* _Task prompt_
Repeat only the stretch of lines below that runs from the line with "Rendered at 1500 by 1125 pixels." through the line with "list [962, 212, 1414, 626]", unaltered.

* _Supplied material_

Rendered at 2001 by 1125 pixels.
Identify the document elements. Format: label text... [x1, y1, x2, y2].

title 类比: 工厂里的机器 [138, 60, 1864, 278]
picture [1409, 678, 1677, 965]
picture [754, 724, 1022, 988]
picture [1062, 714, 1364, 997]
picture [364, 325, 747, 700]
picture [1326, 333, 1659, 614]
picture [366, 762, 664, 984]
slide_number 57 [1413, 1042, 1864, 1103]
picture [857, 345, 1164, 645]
--
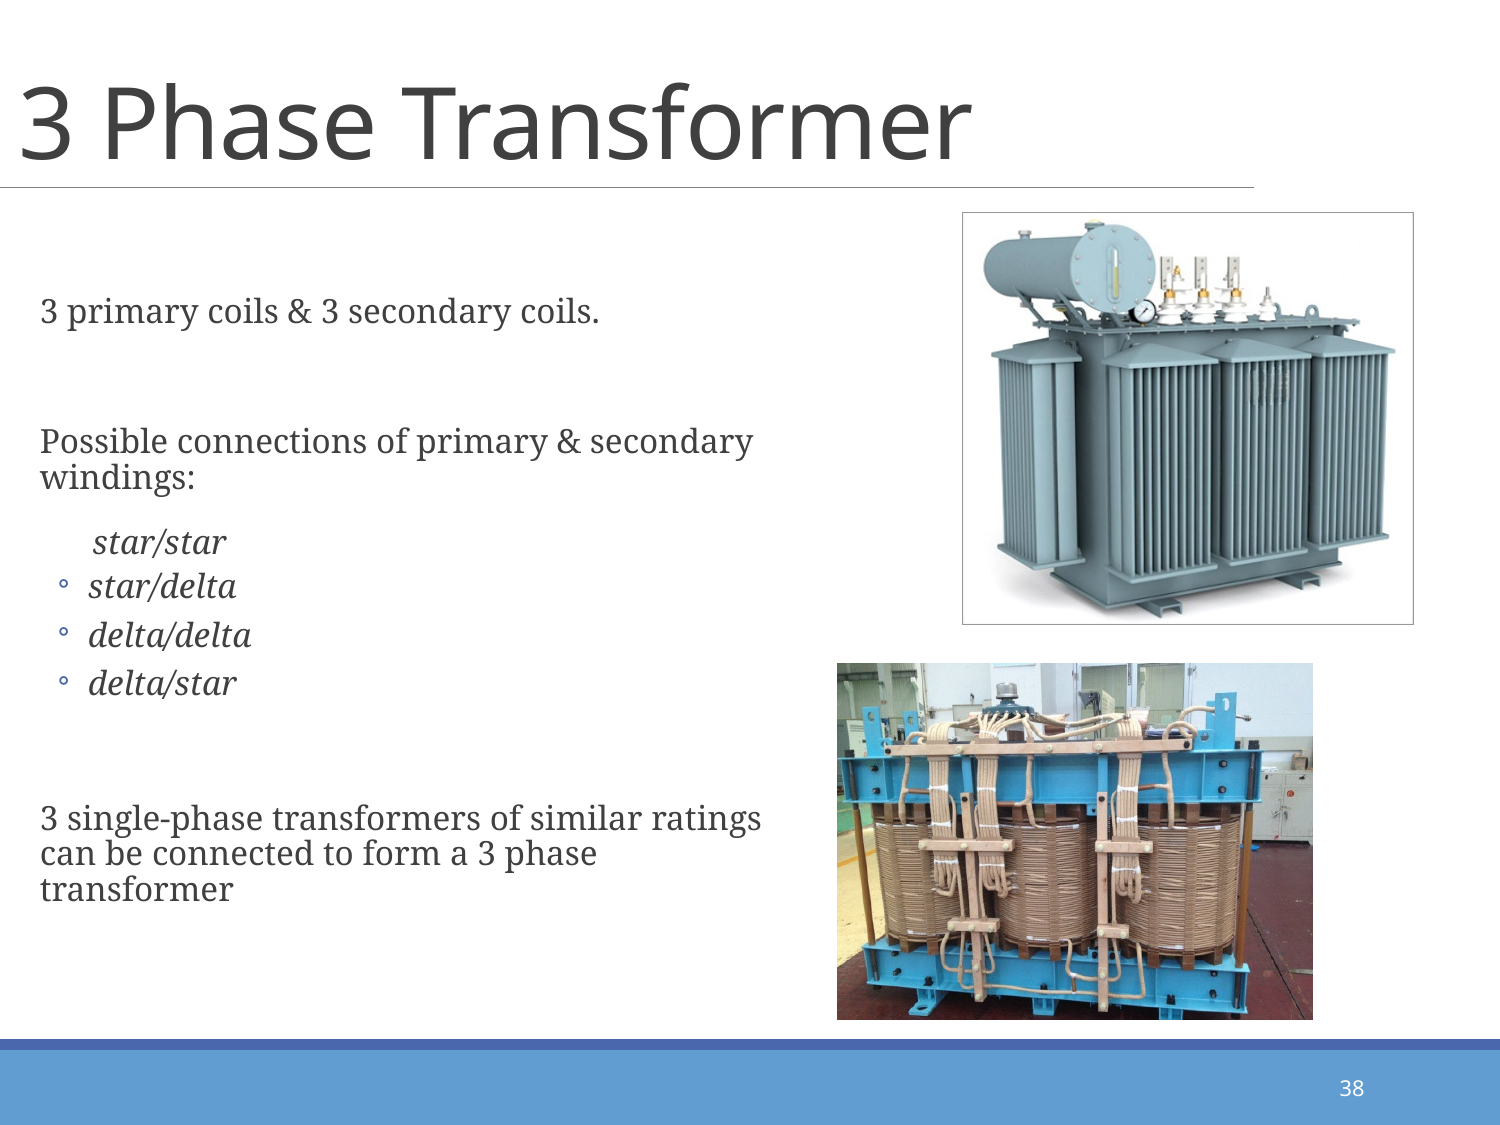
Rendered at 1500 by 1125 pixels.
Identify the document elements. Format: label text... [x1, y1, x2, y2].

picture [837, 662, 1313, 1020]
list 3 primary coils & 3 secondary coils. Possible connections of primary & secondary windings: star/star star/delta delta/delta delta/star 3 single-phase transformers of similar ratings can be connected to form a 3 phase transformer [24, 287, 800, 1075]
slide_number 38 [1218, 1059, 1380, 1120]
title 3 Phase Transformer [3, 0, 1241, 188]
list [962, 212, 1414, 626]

* _Written solution_
Rendered at 1500 by 1125 pixels.
Identify the document elements. Format: label text... [x1, y1, x2, y2].

picture [837, 662, 1313, 1020]
list 3 primary coils & 3 secondary coils. Possible connections of primary & secondary windings: star/star star/delta delta/delta delta/star 3 single-phase transformers of similar ratings can be connected to form a 3 phase transformer [24, 287, 800, 1075]
slide_number 38 [1218, 1059, 1380, 1120]
title 3 Phase Transformer [3, 0, 1241, 188]
list [962, 212, 1414, 626]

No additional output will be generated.